Technostress: sources and impacts in the world of work
Technostress is linked to an excessive and permanent use of information and communication technologies (ICT). Indeed, these new technologies have revolutionized the way businesses operate and are organised but have also invaded the family home. In a few words: they are everywhere. And this is not always an advantage…
This omnipresence has pierced the line between professional and private life. With the democratisation of smartphones and the institution of the mobile internet, there is no longer anything to prevent the porosity between these two spheres. Some people can no longer stop themselves from constantly checking their e-mails outside working hours, while others experience it as a constant invasion and control in their lives. Choice for some, obligation for others, the omnipresence of ICTs becomes unbearable. There is no better remedy for this than a strict distinction between personal and private tools. For both your email address and your mobile phone number, have one reserved for professional use and another exclusively for private use. Make sure you leave your professional equipment at work and your private tools at home.
The same applies to your vacation periods, however short they may be. You need to disconnect from work, and even from technology, quite simply.

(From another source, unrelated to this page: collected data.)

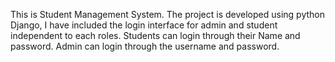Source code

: This is Student Management System. The project is developed using python Django, I have included the login interface for admin and student independent to each roles. Students can login through their Name and password. Admin can login through the username and password.

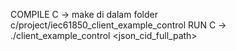 COMPILE C -> make di dalam folder c/project/iec61850_client_example_control
RUN C -> ./client_example_control <json_cid_full_path>
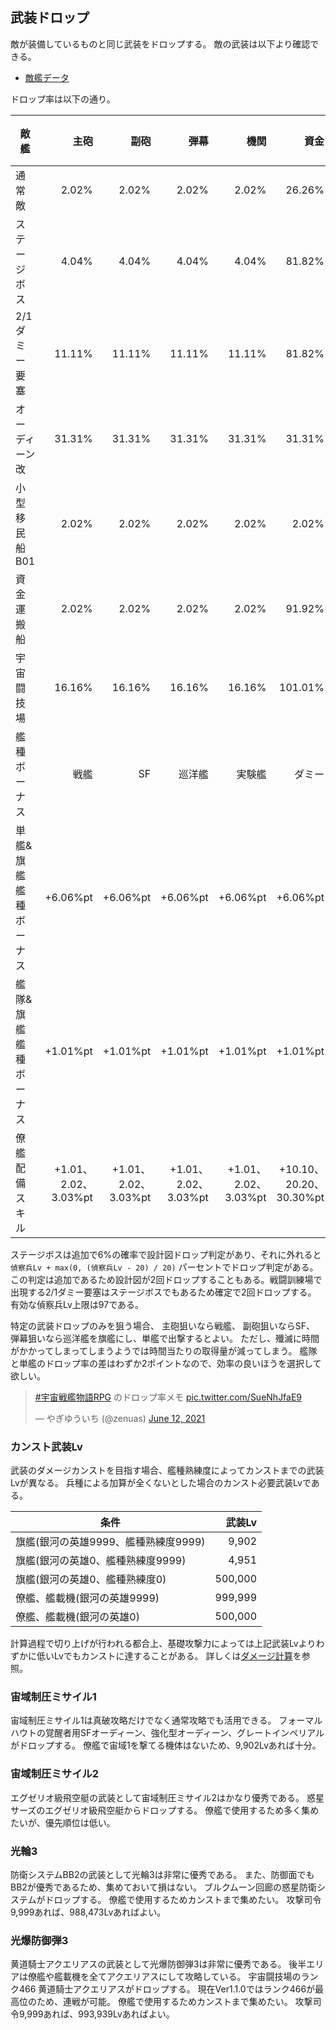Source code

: ## 武装ドロップ

敵が装備しているものと同じ武装をドロップする。
敵の武装は以下より確認できる。

* [敵艦データ](https://docs.google.com/spreadsheets/d/1VJwT5TLADusvgFh__hNiPMehEG7NptADB-4GO-5hSI4/edit?usp=sharing)

ドロップ率は以下の通り。

| 敵艦                  |                 主砲 |                 副砲 |                 弾幕 |                 機関 |                    資金 |              救出ポッド |  設計図 |     装甲回復ドローン |           装甲シール | エネルギーパック |                 弾薬 |
|-----------------------|---------------------:|---------------------:|---------------------:|---------------------:|------------------------:|------------------------:|--------:|---------------------:|---------------------:|-----------------:|---------------------:|
| 通常敵                |                2.02% |                2.02% |                2.02% |                2.02% |                  26.26% |                  26.26% |   2.02% |                3.03% |                2.02% |            5.05% |                5.05% |
| ステージボス          |                4.04% |                4.04% |                4.04% |                4.04% |                  81.82% |                  81.82% |   4.04% |               11.11% |                4.04% |           21.21% |               21.21% |
| 2/1ダミー要塞         |               11.11% |               11.11% |               11.11% |               11.11% |                  81.82% |                  81.82% | 101.01% |               11.11% |                4.04% |           21.21% |               21.21% |
| オーディーン改        |               31.31% |               31.31% |               31.31% |               31.31% |                  31.31% |                  31.31% |  31.31% |               31.31% |               31.31% |           31.31% |               31.31% |
| 小型移民船B01         |                2.02% |                2.02% |                2.02% |                2.02% |                   2.02% |                  91.92% |   2.02% |                4.04% |                2.02% |            4.04% |                4.04% |
| 資金運搬船            |                2.02% |                2.02% |                2.02% |                2.02% |                  91.92% |                   4.04% |   2.02% |                4.04% |                2.02% |            4.04% |                4.04% |
| 宇宙闘技場            |               16.16% |               16.16% |               16.16% |               16.16% |                 101.01% |                 101.01% |  16.16% |                2.02% |                2.02% |            2.02% |                2.02% |
| 艦種ボーナス          |                 戦艦 |                   SF |               巡洋艦 |               実験艦 |                  ダミー |                  移民船 |         |               病院船 |               小型艇 |                  |               輸送船 |
| 単艦&旗艦艦種ボーナス |             +6.06%pt |             +6.06%pt |             +6.06%pt |             +6.06%pt |                +6.06%pt |                +6.06%pt |         |             +6.06%pt |             +6.06%pt |                  |             +6.06%pt |
| 艦隊&旗艦艦種ボーナス |             +1.01%pt |             +1.01%pt |             +1.01%pt |             +1.01%pt |                +1.01%pt |                +1.01%pt |         |             +1.01%pt |             +1.01%pt |                  |             +1.01%pt |
| 僚艦配備スキル        | +1.01、2.02、3.03%pt | +1.01、2.02、3.03%pt | +1.01、2.02、3.03%pt | +1.01、2.02、3.03%pt | +10.10、20.20、30.30%pt | +10.10、20.20、30.30%pt |         | +1.01、2.02、3.03%pt | +1.01、2.02、3.03%pt |                  | +1.01、2.02、3.03%pt |

ステージボスは追加で6%の確率で設計図ドロップ判定があり、それに外れると `偵察兵Lv + max(0, (偵察兵Lv - 20) / 20)` パーセントでドロップ判定がある。
この判定は追加であるため設計図が2回ドロップすることもある。戦闘訓練場で出現する2/1ダミー要塞はステージボスでもあるため確定で2回ドロップする。
有効な偵察兵Lv上限は97である。

特定の武装ドロップのみを狙う場合、
主砲狙いなら戦艦、
副砲狙いならSF、
弾幕狙いなら巡洋艦を旗艦にし、単艦で出撃するとよい。
ただし、殲滅に時間がかかってしまってしまうようでは時間当たりの取得量が減ってしまう。
艦隊と単艦のドロップ率の差はわずか2ポイントなので、効率の良いほうを選択して欲しい。

<blockquote class="twitter-tweet"><p lang="ja" dir="ltr"><a href="https://twitter.com/hashtag/%E5%AE%87%E5%AE%99%E6%88%A6%E8%89%A6%E7%89%A9%E8%AA%9ERPG?src=hash&amp;ref_src=twsrc%5Etfw">#宇宙戦艦物語RPG</a> のドロップ率メモ <a href="https://t.co/SueNhJfaE9">pic.twitter.com/SueNhJfaE9</a></p>&mdash; やぎゆういち (@zenuas) <a href="https://twitter.com/zenuas/status/1403690220298465281?ref_src=twsrc%5Etfw">June 12, 2021</a></blockquote> <script async src="https://platform.twitter.com/widgets.js" charset="utf-8"></script>


### カンスト武装Lv
武装のダメージカンストを目指す場合、艦種熟練度によってカンストまでの武装Lvが異なる。
兵種による加算が全くないとした場合のカンスト必要武装Lvである。

| 条件                                 |  武装Lv |
|--------------------------------------|--------:|
| 旗艦(銀河の英雄9999、艦種熟練度9999) |   9,902 |
| 旗艦(銀河の英雄0、艦種熟練度9999)    |   4,951 |
| 旗艦(銀河の英雄0、艦種熟練度0)       | 500,000 |
| 僚艦、艦載機(銀河の英雄9999)         | 999,999 |
| 僚艦、艦載機(銀河の英雄0)            | 500,000 |

計算過程で切り上げが行われる都合上、基礎攻撃力によっては上記武装Lvよりわずかに低いLvでもカンストに達することがある。
詳しくは[ダメージ計算](ダメージ計算.md)を参照。

### 宙域制圧ミサイル1
宙域制圧ミサイル1は真破攻略だけでなく通常攻略でも活用できる。
フォーマルハウトの覚醒者用SFオーディーン、強化型オーディーン、グレートインペリアルがドロップする。
僚艦で宙域1を撃てる機体はないため、9,902Lvあれば十分。

### 宙域制圧ミサイル2
エグゼリオ級飛空艇の武装として宙域制圧ミサイル2はかなり優秀である。
惑星サーズのエグゼリオ級飛空艇からドロップする。
僚艦で使用するため多く集めたいが、優先順位は低い。

### 光輪3
防衛システムBB2の武装として光輪3は非常に優秀である。
また、防御面でもBB2が優秀であるため、集めておいて損はない。
ブルクムーン回廊の惑星防衛システムがドロップする。
僚艦で使用するためカンストまで集めたい。
攻撃司令9,999あれば、988,473Lvあればよい。

### 光爆防御弾3
黄道騎士アクエリアスの武装として光爆防御弾3は非常に優秀である。
後半エリアは僚艦や艦載機を全てアクエリアスにして攻略している。
宇宙闘技場のランク466 黄道騎士アクエリアスがドロップする。
現在Ver1.1.0ではランク466が最高位のため、連戦が可能。
僚艦で使用するためカンストまで集めたい。
攻撃司令9,999あれば、993,939Lvあればよい。
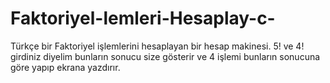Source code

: # Faktoriyel-lemleri-Hesaplay-c-

Türkçe bir Faktoriyel işlemlerini hesaplayan bir hesap makinesi. 5! ve 4! girdiniz diyelim bunların sonucu size gösterir ve 4 işlemi bunların sonucuna göre yapıp ekrana yazdırır.
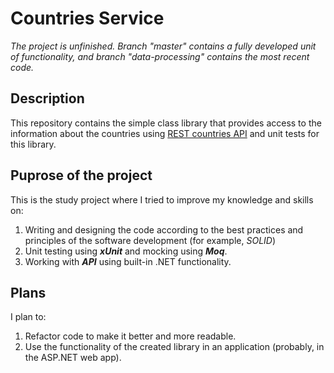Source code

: # Countries Service
*The project is unfinished. Branch "master" contains a fully developed unit of functionality, and branch "data-processing" contains the most recent code.*

## Description

This repository contains the simple class library that provides access to the information about the countries using [REST countries API](https://restcountries.com/) and unit tests for this library.

## Puprose of the project
This is the study project where I tried to improve my knowledge and skills on:

 1. Writing and designing the code according to the best practices and principles of the software development (for example, *SOLID*)
 2. Unit testing using ***xUnit*** and mocking using ***Moq***.
 3. Working with ***API*** using built-in .NET functionality.

## Plans
I plan to:

 1. Refactor code to make it better and more readable.
 2. Use the functionality of the created library in an application (probably, in the ASP.NET web app).
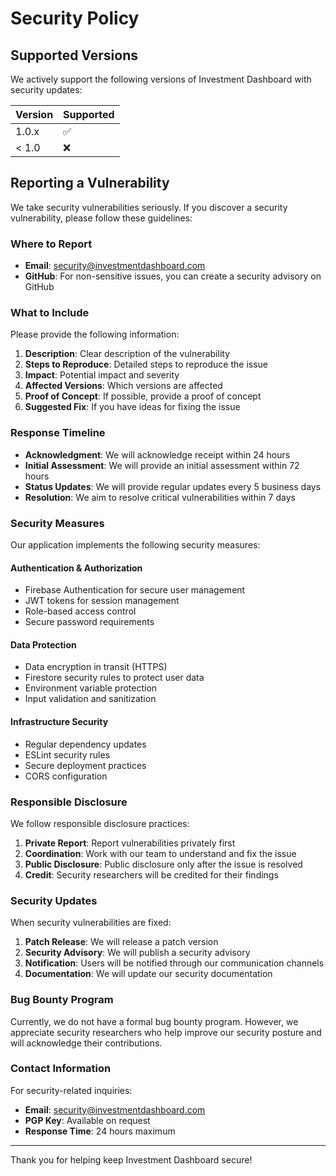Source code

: # Security Policy

## Supported Versions

We actively support the following versions of Investment Dashboard with security updates:

| Version | Supported          |
| ------- | ------------------ |
| 1.0.x   | :white_check_mark: |
| < 1.0   | :x:                |

## Reporting a Vulnerability

We take security vulnerabilities seriously. If you discover a security vulnerability, please follow these guidelines:

### Where to Report

- **Email**: security@investmentdashboard.com
- **GitHub**: For non-sensitive issues, you can create a security advisory on GitHub

### What to Include

Please provide the following information:

1. **Description**: Clear description of the vulnerability
2. **Steps to Reproduce**: Detailed steps to reproduce the issue
3. **Impact**: Potential impact and severity
4. **Affected Versions**: Which versions are affected
5. **Proof of Concept**: If possible, provide a proof of concept
6. **Suggested Fix**: If you have ideas for fixing the issue

### Response Timeline

- **Acknowledgment**: We will acknowledge receipt within 24 hours
- **Initial Assessment**: We will provide an initial assessment within 72 hours
- **Status Updates**: We will provide regular updates every 5 business days
- **Resolution**: We aim to resolve critical vulnerabilities within 7 days

### Security Measures

Our application implements the following security measures:

#### Authentication & Authorization
- Firebase Authentication for secure user management
- JWT tokens for session management
- Role-based access control
- Secure password requirements

#### Data Protection
- Data encryption in transit (HTTPS)
- Firestore security rules to protect user data
- Environment variable protection
- Input validation and sanitization

#### Infrastructure Security
- Regular dependency updates
- ESLint security rules
- Secure deployment practices
- CORS configuration

### Responsible Disclosure

We follow responsible disclosure practices:

1. **Private Report**: Report vulnerabilities privately first
2. **Coordination**: Work with our team to understand and fix the issue
3. **Public Disclosure**: Public disclosure only after the issue is resolved
4. **Credit**: Security researchers will be credited for their findings

### Security Updates

When security vulnerabilities are fixed:

1. **Patch Release**: We will release a patch version
2. **Security Advisory**: We will publish a security advisory
3. **Notification**: Users will be notified through our communication channels
4. **Documentation**: We will update our security documentation

### Bug Bounty Program

Currently, we do not have a formal bug bounty program. However, we appreciate security researchers who help improve our security posture and will acknowledge their contributions.

### Contact Information

For security-related inquiries:
- **Email**: security@investmentdashboard.com
- **PGP Key**: Available on request
- **Response Time**: 24 hours maximum

---

Thank you for helping keep Investment Dashboard secure!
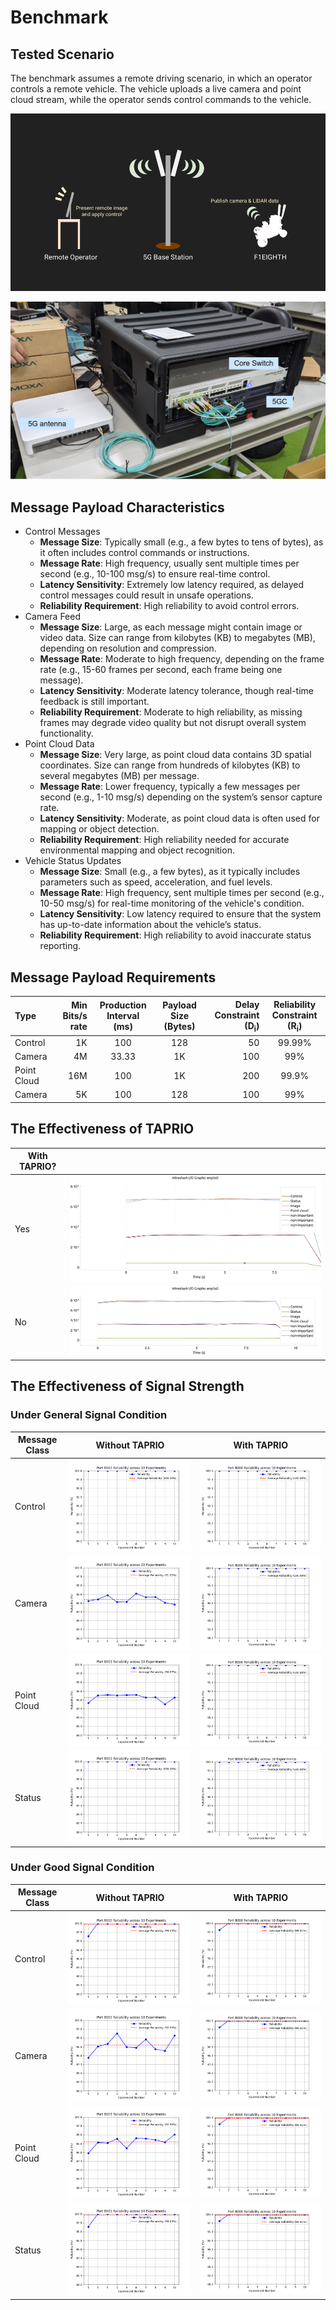 # Benchmark

## Tested Scenario

The benchmark assumes a remote driving scenario, in which an operator
controls a remote vehicle. The vehicle uploads a live camera and point
cloud stream, while the operator sends control commands to the
vehicle.

![](figures/5g_scenario.png)


![](figures/5g_setup.png)

## Message Payload Characteristics

- Control Messages
    - **Message Size**: Typically small (e.g., a few bytes to tens of bytes), as it often includes control commands or instructions.
    - **Message Rate**: High frequency, usually sent multiple times per second (e.g., 10-100 msg/s) to ensure real-time control.
    - **Latency Sensitivity**: Extremely low latency required, as delayed control messages could result in unsafe operations.
    - **Reliability Requirement**: High reliability to avoid control errors.
- Camera Feed
    - **Message Size**: Large, as each message might contain image or video data. Size can range from kilobytes (KB) to megabytes (MB), depending on resolution and compression.
    - **Message Rate**: Moderate to high frequency, depending on the frame rate (e.g., 15-60 frames per second, each frame being one message).
    - **Latency Sensitivity**: Moderate latency tolerance, though real-time feedback is still important.
    - **Reliability Requirement**: Moderate to high reliability, as missing frames may degrade video quality but not disrupt overall system functionality.
- Point Cloud Data
    - **Message Size**: Very large, as point cloud data contains 3D spatial coordinates. Size can range from hundreds of kilobytes (KB) to several megabytes (MB) per message.
    - **Message Rate**: Lower frequency, typically a few messages per second (e.g., 1-10 msg/s) depending on the system’s sensor capture rate.
    - **Latency Sensitivity**: Moderate, as point cloud data is often used for mapping or object detection.
    - **Reliability Requirement**: High reliability needed for accurate environmental mapping and object recognition.
- Vehicle Status Updates
    - **Message Size**: Small (e.g., a few bytes), as it typically includes parameters such as speed, acceleration, and fuel levels.
    - **Message Rate**: High frequency, sent multiple times per second (e.g., 10-50 msg/s) for real-time monitoring of the vehicle's condition.
    - **Latency Sensitivity**: Low latency required to ensure that the system has up-to-date information about the vehicle’s status.
    - **Reliability Requirement**: High reliability to avoid inaccurate status reporting.


## Message Payload Requirements

| Type        | Min Bits/s rate | Production Interval (ms) | Payload Size (Bytes) | Delay Constraint (D<sub>i</sub>) | Reliability Constraint (R<sub>i</sub>) |
|:------------|----------------:|:------------------------:|:--------------------:|---------------------------------:|:--------------------------------------:|
| Control     |              1K | 100                      | 128                  |                               50 | 99.99%                                 |
| Camera      |              4M | 33.33                    | 1K                   |                              100 | 99%                                    |
| Point Cloud |             16M | 100                      | 1K                   |                              200 | 99.9%                                  |
| Camera      |              5K | 100                      | 128                  |                              100 | 99%                                    |

## The Effectiveness of TAPRIO

| With TAPRIO? |                                               |
|--------------|-----------------------------------------------|
| Yes          | ![](../data/0619/w_taprio/80m/80m_taprio.png) |
| No           | ![](../data/0619/wo_taprio/80m/80m.png)       |

## The Effectiveness of Signal Strength

### Under General Signal Condition

| Message Class | Without TAPRIO                                   | With TAPRIO                                     |
|---------------|--------------------------------------------------|-------------------------------------------------|
| Control       | ![](../data/0613/wo_taprio/general/port8000.png) | ![](../data/0613/w_taprio/general/port8000.png) |
| Camera        | ![](../data/0613/wo_taprio/general/port8002.png) | ![](../data/0613/w_taprio/general/port8000.png) |
| Point Cloud   | ![](../data/0613/wo_taprio/general/port8003.png) | ![](../data/0613/w_taprio/general/port8000.png) |
| Status        | ![](../data/0613/wo_taprio/general/port8001.png) | ![](../data/0613/w_taprio/general/port8000.png) |


### Under Good Signal Condition

| Message Class | Without TAPRIO                                | With TAPRIO                                  |
|---------------|-----------------------------------------------|----------------------------------------------|
| Control       | ![](../data/0613/wo_taprio/good/port8000.png) | ![](../data/0613/w_taprio/good/port8000.png) |
| Camera        | ![](../data/0613/wo_taprio/good/port8002.png) | ![](../data/0613/w_taprio/good/port8000.png) |
| Point Cloud   | ![](../data/0613/wo_taprio/good/port8003.png) | ![](../data/0613/w_taprio/good/port8000.png) |
| Status        | ![](../data/0613/wo_taprio/good/port8001.png) | ![](../data/0613/w_taprio/good/port8000.png) |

Get organized and plan for set periods of time with and without technology.
It’s not uncommon to hear that some people sleep with their smartphones at their side. While some of them use it only as an alarm clock, others leave it connected all night with the risk (or purpose?) of being woken up at every notification. In addition to this nocturnal disturbance, having your phone in your room means that you have to look at it before going to sleep, usually without any real use. However, the use of screens before going to bed postpones the time of falling asleep and disrupts the sleep cycle. In other words, the smartphone should be banned from your room.
The lack of energy linked to the presence of ICTs during your sleep is not the only source of your fatigue. Indeed, ICTs also generate informational fatigue. This corresponds to information overload.
This can be the result of your research on the net. In just a few clicks, thousands of results are offered, and it is up to you to target what you were looking for. One solution is to clearly define your search beforehand to avoid getting lost among information.
Another source of information fatigue is linked to the demands of ICTs. Indeed, the number of emails received per day sometimes exceeds what is reasonable, which can sometimes cause a loss of employee commitment. The solution? Suggest to your team a regulation for these e-mails: this will prevent everyone from reading chains of e-mails that do not ultimately concern you.
Finally, technology is always evolving. No sooner have you had time to update yourself on the latest technologies than others are already on the production line. At this rate, the risk is to get lost in it. Therefore, don’t hesitate to ask for help from the technology enthusiasts around you. They will be happy to explain how to use the tools you need, without having to be at the cutting edge of new developments either.
However, don’t think that ICTs only have negative effects. Thanks to these new technologies, it is now possible to telework, for example, or to keep in touch with an expatriate colleague. The list of benefits of ICTs is still long, but unfortunately it is not the subject of this article.
In conclusion, don’t forget to disconnect from time to time, and above all don’t get indigestion from new information and communication technologies.